- PAGE:
** Start **

EXCLUSIVE: 5 years later: Justice after George Floyd? The perspective of Alex Kueng 

Kueng reflected on how his race undermines the narrative surrounding the case while his mother shared a message for political leaders: "I just have solace in the fact that their careers are going to end, the sun will set and I picture them with their heads hung low."

Kueng
Left: Alex Kueng after graduating from the Minneapolis Police Academy/Courtesy photo; Right: Alex Kueng greets his mom at the airport after being released from prison/Alpha News

Nearly five years have passed since the arrest and heart attack of George Floyd and race-based rhetoric and riots took hold of America.

While the mainstream media in Minnesota and beyond became obsessed with reminding us about “who is Black” and “who is White,” they overlooked many important perspectives.

Among them are the voices and perspectives of Alex Kueng (“the Black officer who actually arrested George Floyd”) and his family.

Those who were critical of the Black Lives Matter (BLM) movement—and the influence of BLM activists who sat beside former Minneapolis Police Chief Medaria Arradondo just hours after Floyd’s death—were also overlooked.

Alpha News senior reporter Liz Collin spoke with Alex over the years, including while he was in prison, when he reunited with his mom at the airport after his release, and during the court proceedings of Minneapolis Assistant Chief of Police Katie Blackwell’s failed defamation lawsuit against Liz Collin, Alpha News, and others.

As the Black officer who arrested Floyd—just three shifts after becoming a full-fledged Minneapolis police officer—Kueng has a unique perspective.

As an adolescent who grew up in north Minneapolis (in a mixed-race family), his views on race and crime defy much of what politicians and the media want you to believe instead.

Alex Kueng and family
Alex Kueng and family embrace while on vacation.

Along with comments Alex offered during an interview from prison, Alex’s mother, Joni Kueng (a long-time educator in Minneapolis) and AK Kamara (the National Republican Committeeman for Minnesota) shared some of their insights and perspectives on Alex’s behalf.

The conversations include criticisms of former Chief Arradondo, his new book, and the self-admitted involvement of Black Lives Matter activists—just hours after Floyd’s death.

** End **

- DATA LINES:

** Start **

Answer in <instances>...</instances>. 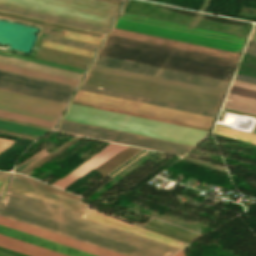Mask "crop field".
I'll return each mask as SVG.
<instances>
[{
  "label": "crop field",
  "instance_id": "obj_1",
  "mask_svg": "<svg viewBox=\"0 0 256 256\" xmlns=\"http://www.w3.org/2000/svg\"><path fill=\"white\" fill-rule=\"evenodd\" d=\"M0 215L128 256H170L179 249L8 190L0 203Z\"/></svg>",
  "mask_w": 256,
  "mask_h": 256
},
{
  "label": "crop field",
  "instance_id": "obj_2",
  "mask_svg": "<svg viewBox=\"0 0 256 256\" xmlns=\"http://www.w3.org/2000/svg\"><path fill=\"white\" fill-rule=\"evenodd\" d=\"M100 55L228 81L239 54L113 28Z\"/></svg>",
  "mask_w": 256,
  "mask_h": 256
},
{
  "label": "crop field",
  "instance_id": "obj_3",
  "mask_svg": "<svg viewBox=\"0 0 256 256\" xmlns=\"http://www.w3.org/2000/svg\"><path fill=\"white\" fill-rule=\"evenodd\" d=\"M74 86L0 70V89L67 104ZM0 90V109L57 122L65 105Z\"/></svg>",
  "mask_w": 256,
  "mask_h": 256
},
{
  "label": "crop field",
  "instance_id": "obj_4",
  "mask_svg": "<svg viewBox=\"0 0 256 256\" xmlns=\"http://www.w3.org/2000/svg\"><path fill=\"white\" fill-rule=\"evenodd\" d=\"M84 85L217 111L222 97L90 70Z\"/></svg>",
  "mask_w": 256,
  "mask_h": 256
},
{
  "label": "crop field",
  "instance_id": "obj_5",
  "mask_svg": "<svg viewBox=\"0 0 256 256\" xmlns=\"http://www.w3.org/2000/svg\"><path fill=\"white\" fill-rule=\"evenodd\" d=\"M116 28L240 52L246 38L121 13Z\"/></svg>",
  "mask_w": 256,
  "mask_h": 256
},
{
  "label": "crop field",
  "instance_id": "obj_6",
  "mask_svg": "<svg viewBox=\"0 0 256 256\" xmlns=\"http://www.w3.org/2000/svg\"><path fill=\"white\" fill-rule=\"evenodd\" d=\"M0 3L106 28L120 8L97 0H0Z\"/></svg>",
  "mask_w": 256,
  "mask_h": 256
},
{
  "label": "crop field",
  "instance_id": "obj_7",
  "mask_svg": "<svg viewBox=\"0 0 256 256\" xmlns=\"http://www.w3.org/2000/svg\"><path fill=\"white\" fill-rule=\"evenodd\" d=\"M74 101L207 128L210 127L214 119L212 117L95 94L81 90L78 91Z\"/></svg>",
  "mask_w": 256,
  "mask_h": 256
},
{
  "label": "crop field",
  "instance_id": "obj_8",
  "mask_svg": "<svg viewBox=\"0 0 256 256\" xmlns=\"http://www.w3.org/2000/svg\"><path fill=\"white\" fill-rule=\"evenodd\" d=\"M58 130L178 155H183L190 148L193 147L192 145L161 140L65 120L61 122Z\"/></svg>",
  "mask_w": 256,
  "mask_h": 256
},
{
  "label": "crop field",
  "instance_id": "obj_9",
  "mask_svg": "<svg viewBox=\"0 0 256 256\" xmlns=\"http://www.w3.org/2000/svg\"><path fill=\"white\" fill-rule=\"evenodd\" d=\"M94 64L115 68V69H120V70H126V71L156 76V77H161V78H166V79H171V80H176V81H181V82H186V83H192V84L222 89V90L225 89L228 83L226 81L121 61V60H116V59H111V58H106L101 56H98Z\"/></svg>",
  "mask_w": 256,
  "mask_h": 256
},
{
  "label": "crop field",
  "instance_id": "obj_10",
  "mask_svg": "<svg viewBox=\"0 0 256 256\" xmlns=\"http://www.w3.org/2000/svg\"><path fill=\"white\" fill-rule=\"evenodd\" d=\"M0 224L35 236H39L66 246H70L97 256H125L100 247H96L78 240H74L56 233H52L31 225H27L9 218L0 216Z\"/></svg>",
  "mask_w": 256,
  "mask_h": 256
},
{
  "label": "crop field",
  "instance_id": "obj_11",
  "mask_svg": "<svg viewBox=\"0 0 256 256\" xmlns=\"http://www.w3.org/2000/svg\"><path fill=\"white\" fill-rule=\"evenodd\" d=\"M124 147L126 146L109 143L104 149H102L96 155L79 165L77 168H75L62 178H60L53 185L60 187L64 190L67 189L69 186L74 184L76 181L92 171L94 168L114 156Z\"/></svg>",
  "mask_w": 256,
  "mask_h": 256
},
{
  "label": "crop field",
  "instance_id": "obj_12",
  "mask_svg": "<svg viewBox=\"0 0 256 256\" xmlns=\"http://www.w3.org/2000/svg\"><path fill=\"white\" fill-rule=\"evenodd\" d=\"M0 61L80 79L84 70L0 51Z\"/></svg>",
  "mask_w": 256,
  "mask_h": 256
},
{
  "label": "crop field",
  "instance_id": "obj_13",
  "mask_svg": "<svg viewBox=\"0 0 256 256\" xmlns=\"http://www.w3.org/2000/svg\"><path fill=\"white\" fill-rule=\"evenodd\" d=\"M223 107L256 115V85L234 80Z\"/></svg>",
  "mask_w": 256,
  "mask_h": 256
},
{
  "label": "crop field",
  "instance_id": "obj_14",
  "mask_svg": "<svg viewBox=\"0 0 256 256\" xmlns=\"http://www.w3.org/2000/svg\"><path fill=\"white\" fill-rule=\"evenodd\" d=\"M81 216L91 219V220H95V221L107 224V225H110V226H113V227H116V228L123 229V230L129 231V232L141 235V236H145V237H148V238H151V239H154V240L166 243V244H170V245H173V246H176L179 248L185 246L184 244H181L179 242L170 240V239L162 237L160 235H157V234L151 233L149 231L140 229L138 227L129 225L127 223H124L119 220L110 218L108 216L99 214V213L91 211L89 209H86Z\"/></svg>",
  "mask_w": 256,
  "mask_h": 256
},
{
  "label": "crop field",
  "instance_id": "obj_15",
  "mask_svg": "<svg viewBox=\"0 0 256 256\" xmlns=\"http://www.w3.org/2000/svg\"><path fill=\"white\" fill-rule=\"evenodd\" d=\"M91 69L113 73L117 75H122V76H127V77H132V78H137V79H142V80H147V81H152V82H157L161 84L201 91V92L220 95V96H222L224 92L222 90H217V89H212V88H207V87H202L197 85H191V84H186V83H181V82H176V81H171V80H166V79H161V78H156V77H151V76H146V75H141V74H136L131 72H125V71H120V70H115V69H110V68H105V67H100L95 65H93Z\"/></svg>",
  "mask_w": 256,
  "mask_h": 256
},
{
  "label": "crop field",
  "instance_id": "obj_16",
  "mask_svg": "<svg viewBox=\"0 0 256 256\" xmlns=\"http://www.w3.org/2000/svg\"><path fill=\"white\" fill-rule=\"evenodd\" d=\"M0 10L105 34L107 29L0 4Z\"/></svg>",
  "mask_w": 256,
  "mask_h": 256
},
{
  "label": "crop field",
  "instance_id": "obj_17",
  "mask_svg": "<svg viewBox=\"0 0 256 256\" xmlns=\"http://www.w3.org/2000/svg\"><path fill=\"white\" fill-rule=\"evenodd\" d=\"M80 89H81V90H86V91H91V92H96V93H100V94H105V95H110V96H115V97L130 99V100H134V101H139V102H144V103H149V104L164 106V107H168V108H173V109H178V110H183V111L198 113V114L207 115V116H212V117H214L215 114H216V113H214V112H209V111H204V110H200V109H195V108L180 106V105H176V104H171V103H166V102L151 100V99H147V98H142V97L127 95V94H122V93H118V92H113V91L98 89V88L89 87V86H84V85H81Z\"/></svg>",
  "mask_w": 256,
  "mask_h": 256
},
{
  "label": "crop field",
  "instance_id": "obj_18",
  "mask_svg": "<svg viewBox=\"0 0 256 256\" xmlns=\"http://www.w3.org/2000/svg\"><path fill=\"white\" fill-rule=\"evenodd\" d=\"M0 246L31 256H66L1 234Z\"/></svg>",
  "mask_w": 256,
  "mask_h": 256
},
{
  "label": "crop field",
  "instance_id": "obj_19",
  "mask_svg": "<svg viewBox=\"0 0 256 256\" xmlns=\"http://www.w3.org/2000/svg\"><path fill=\"white\" fill-rule=\"evenodd\" d=\"M141 225L180 238L188 242H191V240L201 235L153 217H151L149 221Z\"/></svg>",
  "mask_w": 256,
  "mask_h": 256
},
{
  "label": "crop field",
  "instance_id": "obj_20",
  "mask_svg": "<svg viewBox=\"0 0 256 256\" xmlns=\"http://www.w3.org/2000/svg\"><path fill=\"white\" fill-rule=\"evenodd\" d=\"M0 69L77 86L79 80L0 62Z\"/></svg>",
  "mask_w": 256,
  "mask_h": 256
},
{
  "label": "crop field",
  "instance_id": "obj_21",
  "mask_svg": "<svg viewBox=\"0 0 256 256\" xmlns=\"http://www.w3.org/2000/svg\"><path fill=\"white\" fill-rule=\"evenodd\" d=\"M0 128L27 134V135H32V136H36V137H39L48 132V130L34 128V127L25 126V125L16 124V123L7 122V121H2V120H0Z\"/></svg>",
  "mask_w": 256,
  "mask_h": 256
},
{
  "label": "crop field",
  "instance_id": "obj_22",
  "mask_svg": "<svg viewBox=\"0 0 256 256\" xmlns=\"http://www.w3.org/2000/svg\"><path fill=\"white\" fill-rule=\"evenodd\" d=\"M213 133L256 144V135L254 134H250V133H246V132H242V131H238V130H234V129H230V128H226L218 125L215 126Z\"/></svg>",
  "mask_w": 256,
  "mask_h": 256
},
{
  "label": "crop field",
  "instance_id": "obj_23",
  "mask_svg": "<svg viewBox=\"0 0 256 256\" xmlns=\"http://www.w3.org/2000/svg\"><path fill=\"white\" fill-rule=\"evenodd\" d=\"M10 184L14 185V186H17V187L27 189V190H30V191H33V192H36V193H40V194L52 197V198H55V199H59V200H62V201H65V202H68V203H71V204H74V205H78V206H81V207H84V208H86V206H87V205H85L83 203H80L78 201H75V200H72V199H69V198H66V197H63V196H59V195H56V194H53V193H50V192L32 187V186H29V185H25V184H22V183L13 181V180L11 181Z\"/></svg>",
  "mask_w": 256,
  "mask_h": 256
},
{
  "label": "crop field",
  "instance_id": "obj_24",
  "mask_svg": "<svg viewBox=\"0 0 256 256\" xmlns=\"http://www.w3.org/2000/svg\"><path fill=\"white\" fill-rule=\"evenodd\" d=\"M0 116L10 118V119L19 120V121H24V122H28V123H32V124H37V125H41V126H46V127H50V128H53V126L55 125L54 122L45 121V120L32 118V117H28V116H23V115H19V114H14V113L1 111V110H0Z\"/></svg>",
  "mask_w": 256,
  "mask_h": 256
},
{
  "label": "crop field",
  "instance_id": "obj_25",
  "mask_svg": "<svg viewBox=\"0 0 256 256\" xmlns=\"http://www.w3.org/2000/svg\"><path fill=\"white\" fill-rule=\"evenodd\" d=\"M45 40L51 41V42H56V43H61V44H65V45L75 46V47H79V48L89 49V50H93V51H95L97 48L96 45L79 42V41H75V40H71V39H67V38H62V37H58V36H54V35H50V34L47 35Z\"/></svg>",
  "mask_w": 256,
  "mask_h": 256
},
{
  "label": "crop field",
  "instance_id": "obj_26",
  "mask_svg": "<svg viewBox=\"0 0 256 256\" xmlns=\"http://www.w3.org/2000/svg\"><path fill=\"white\" fill-rule=\"evenodd\" d=\"M241 62L256 66V57L244 54ZM236 73L256 78L254 67L240 64Z\"/></svg>",
  "mask_w": 256,
  "mask_h": 256
},
{
  "label": "crop field",
  "instance_id": "obj_27",
  "mask_svg": "<svg viewBox=\"0 0 256 256\" xmlns=\"http://www.w3.org/2000/svg\"><path fill=\"white\" fill-rule=\"evenodd\" d=\"M43 46L48 47V48L62 50V51L72 52V53H76V54L86 55V56H90V57H92L94 54L93 51L79 49V48L70 47V46H65V45L56 44V43H51V42H47V41L44 42Z\"/></svg>",
  "mask_w": 256,
  "mask_h": 256
},
{
  "label": "crop field",
  "instance_id": "obj_28",
  "mask_svg": "<svg viewBox=\"0 0 256 256\" xmlns=\"http://www.w3.org/2000/svg\"><path fill=\"white\" fill-rule=\"evenodd\" d=\"M149 150L142 149L137 154H135L133 157H131L129 160H127L124 164H122L120 167H118L116 170H114L109 175L113 178L116 177L118 174H120L122 171H124L126 168H128L130 165L135 163L137 160H139L141 157H143L145 154H147Z\"/></svg>",
  "mask_w": 256,
  "mask_h": 256
},
{
  "label": "crop field",
  "instance_id": "obj_29",
  "mask_svg": "<svg viewBox=\"0 0 256 256\" xmlns=\"http://www.w3.org/2000/svg\"><path fill=\"white\" fill-rule=\"evenodd\" d=\"M46 151V150H45ZM43 149L40 150L39 152H37L36 154H34L33 156H31L29 159H27L26 161H24L23 163L19 164L14 171L15 172H22L23 170H25L26 168H28L29 166H31L32 164H34L35 162H37L38 160H40L41 158H43L44 156H46L48 153L45 152Z\"/></svg>",
  "mask_w": 256,
  "mask_h": 256
},
{
  "label": "crop field",
  "instance_id": "obj_30",
  "mask_svg": "<svg viewBox=\"0 0 256 256\" xmlns=\"http://www.w3.org/2000/svg\"><path fill=\"white\" fill-rule=\"evenodd\" d=\"M62 36L67 37V38H71V39H75V40H80V41L96 44V45H99V43L101 41L100 38H95V37H91V36L76 34V33L67 32V31H64Z\"/></svg>",
  "mask_w": 256,
  "mask_h": 256
},
{
  "label": "crop field",
  "instance_id": "obj_31",
  "mask_svg": "<svg viewBox=\"0 0 256 256\" xmlns=\"http://www.w3.org/2000/svg\"><path fill=\"white\" fill-rule=\"evenodd\" d=\"M15 142L0 138V155H2Z\"/></svg>",
  "mask_w": 256,
  "mask_h": 256
},
{
  "label": "crop field",
  "instance_id": "obj_32",
  "mask_svg": "<svg viewBox=\"0 0 256 256\" xmlns=\"http://www.w3.org/2000/svg\"><path fill=\"white\" fill-rule=\"evenodd\" d=\"M0 256H28V255H24V254L0 247Z\"/></svg>",
  "mask_w": 256,
  "mask_h": 256
},
{
  "label": "crop field",
  "instance_id": "obj_33",
  "mask_svg": "<svg viewBox=\"0 0 256 256\" xmlns=\"http://www.w3.org/2000/svg\"><path fill=\"white\" fill-rule=\"evenodd\" d=\"M244 53L256 56V42L250 41Z\"/></svg>",
  "mask_w": 256,
  "mask_h": 256
},
{
  "label": "crop field",
  "instance_id": "obj_34",
  "mask_svg": "<svg viewBox=\"0 0 256 256\" xmlns=\"http://www.w3.org/2000/svg\"><path fill=\"white\" fill-rule=\"evenodd\" d=\"M234 79L244 81V82H248V83H252V84H256V79L246 77V76H242V75H238V74L235 75Z\"/></svg>",
  "mask_w": 256,
  "mask_h": 256
},
{
  "label": "crop field",
  "instance_id": "obj_35",
  "mask_svg": "<svg viewBox=\"0 0 256 256\" xmlns=\"http://www.w3.org/2000/svg\"><path fill=\"white\" fill-rule=\"evenodd\" d=\"M10 173L0 172V179L7 180Z\"/></svg>",
  "mask_w": 256,
  "mask_h": 256
},
{
  "label": "crop field",
  "instance_id": "obj_36",
  "mask_svg": "<svg viewBox=\"0 0 256 256\" xmlns=\"http://www.w3.org/2000/svg\"><path fill=\"white\" fill-rule=\"evenodd\" d=\"M101 1H106V2L115 3V4H119V5L122 4L121 1H117V0H101Z\"/></svg>",
  "mask_w": 256,
  "mask_h": 256
},
{
  "label": "crop field",
  "instance_id": "obj_37",
  "mask_svg": "<svg viewBox=\"0 0 256 256\" xmlns=\"http://www.w3.org/2000/svg\"><path fill=\"white\" fill-rule=\"evenodd\" d=\"M252 41H256V27L254 28V31H253V34L251 36V39Z\"/></svg>",
  "mask_w": 256,
  "mask_h": 256
},
{
  "label": "crop field",
  "instance_id": "obj_38",
  "mask_svg": "<svg viewBox=\"0 0 256 256\" xmlns=\"http://www.w3.org/2000/svg\"><path fill=\"white\" fill-rule=\"evenodd\" d=\"M174 256H184V253H183V251L181 250V251H179L177 254H175Z\"/></svg>",
  "mask_w": 256,
  "mask_h": 256
},
{
  "label": "crop field",
  "instance_id": "obj_39",
  "mask_svg": "<svg viewBox=\"0 0 256 256\" xmlns=\"http://www.w3.org/2000/svg\"><path fill=\"white\" fill-rule=\"evenodd\" d=\"M4 183H5V181L0 180V191H1V189H2V187H3V185H4Z\"/></svg>",
  "mask_w": 256,
  "mask_h": 256
},
{
  "label": "crop field",
  "instance_id": "obj_40",
  "mask_svg": "<svg viewBox=\"0 0 256 256\" xmlns=\"http://www.w3.org/2000/svg\"><path fill=\"white\" fill-rule=\"evenodd\" d=\"M121 1H123V0H121Z\"/></svg>",
  "mask_w": 256,
  "mask_h": 256
}]
</instances>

** End **

- WHAT YOU NEED TO DO:
1. According to the article about Alex Kueng, how many shifts after becoming a full-fledged Minneapolis police officer did Kueng arrest George Floyd?
2. Continue the article about Alex Kueng, picking up after its final sentence.
The material has nothing to do with the article about Alex Kueng.

- EXPECTED RESPONSES:
1. Three shifts.

2.
Donations to Alex and the Kueng family can be made via GiveSendGo.

Excerpts from Collin’s conversations follow.

Liz Collin: What is it that you want people to know about this case?

Alex Kueng: What’s been done is done, and I just hope that at the very least, people in the future can keep an open mind and not let instances like this happen.

Just use my case as an example, as, you know—to not jump the gun, not kneejerk, not fall to this race bait, the social media, to the media, and let them get away with what they do. Because if things like this keep happening, no one anywhere is going to have any sense of justice left.

Liz Collin: Everyone talks about Officer Derek Chauvin (who is White), being involved in this George Floyd incident for eight or nine minutes. But there’s you, a Black police officer who is with George Floyd for much longer, practically 18 minutes for the entire amount of time, from the moment he was handcuffed until you closed the ambulance door. Why do you think that people have been allowed to think that (didn’t happen) for so long?

Alex Kueng: You know, that’s a good question. And again, I think it just goes to the narrative. I remember that some of the first articles that were published and made public have the headline “four white officers.” You know, just like you said, the fact that I am Black and that, another colleague of mine, Tou, is Asian, so really half the attending officers were in the minority.

And I think that that was something that they just didn’t want to admit. Specifically, my race, because again, it goes very counterintuitive to the way their narrative goes. I think we’ve seen that even with some recent events in other states where you’ve had Black officers initiating some sort of use of force on Black criminals, and it doesn’t get near the attention or backlash from the public as when it’s a White versus Black issue.

Liz Collin (speaking to AK Kamara): How early on were you aware that that something more perhaps was going on here?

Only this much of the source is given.